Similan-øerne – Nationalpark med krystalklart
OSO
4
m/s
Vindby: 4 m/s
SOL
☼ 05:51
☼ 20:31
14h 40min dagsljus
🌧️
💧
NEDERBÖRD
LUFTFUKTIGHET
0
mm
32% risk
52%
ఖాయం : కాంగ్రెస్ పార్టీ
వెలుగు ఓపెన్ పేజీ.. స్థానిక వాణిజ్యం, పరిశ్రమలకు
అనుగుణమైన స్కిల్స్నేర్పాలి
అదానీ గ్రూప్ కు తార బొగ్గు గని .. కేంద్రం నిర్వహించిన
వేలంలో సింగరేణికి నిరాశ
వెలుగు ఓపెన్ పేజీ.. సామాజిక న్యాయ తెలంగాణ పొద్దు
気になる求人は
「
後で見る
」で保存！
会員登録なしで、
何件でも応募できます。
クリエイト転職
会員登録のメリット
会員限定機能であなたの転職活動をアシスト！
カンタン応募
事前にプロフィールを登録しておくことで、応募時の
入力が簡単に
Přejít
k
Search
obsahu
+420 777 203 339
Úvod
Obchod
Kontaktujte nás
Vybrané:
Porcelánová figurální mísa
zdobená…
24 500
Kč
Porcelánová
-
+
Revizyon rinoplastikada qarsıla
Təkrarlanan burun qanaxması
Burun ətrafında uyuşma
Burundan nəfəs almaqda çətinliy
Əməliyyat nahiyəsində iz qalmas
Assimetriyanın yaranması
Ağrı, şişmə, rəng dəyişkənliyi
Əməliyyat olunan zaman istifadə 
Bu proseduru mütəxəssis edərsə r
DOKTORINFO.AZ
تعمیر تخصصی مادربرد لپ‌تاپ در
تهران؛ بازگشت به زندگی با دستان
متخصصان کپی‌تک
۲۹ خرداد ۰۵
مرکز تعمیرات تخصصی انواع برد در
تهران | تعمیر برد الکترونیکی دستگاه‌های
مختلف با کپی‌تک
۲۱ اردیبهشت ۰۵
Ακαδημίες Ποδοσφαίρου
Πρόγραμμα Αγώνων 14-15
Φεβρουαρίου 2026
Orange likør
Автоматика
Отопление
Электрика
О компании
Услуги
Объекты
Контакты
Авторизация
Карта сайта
◆ ◆ ◆
The answer should consist solely of the lines from the one that contains "Ağrı, şişmə, rəng dəyişkənliyi" through the end of the material above, copied exactly.

Ağrı, şişmə, rəng dəyişkənliyi
Əməliyyat olunan zaman istifadə 
Bu proseduru mütəxəssis edərsə r
DOKTORINFO.AZ
تعمیر تخصصی مادربرد لپ‌تاپ در
تهران؛ بازگشت به زندگی با دستان
متخصصان کپی‌تک
۲۹ خرداد ۰۵
مرکز تعمیرات تخصصی انواع برد در
تهران | تعمیر برد الکترونیکی دستگاه‌های
مختلف با کپی‌تک
۲۱ اردیبهشت ۰۵
Ακαδημίες Ποδοσφαίρου
Πρόγραμμα Αγώνων 14-15
Φεβρουαρίου 2026
Orange likør
Автоматика
Отопление
Электрика
О компании
Услуги
Объекты
Контакты
Авторизация
Карта сайта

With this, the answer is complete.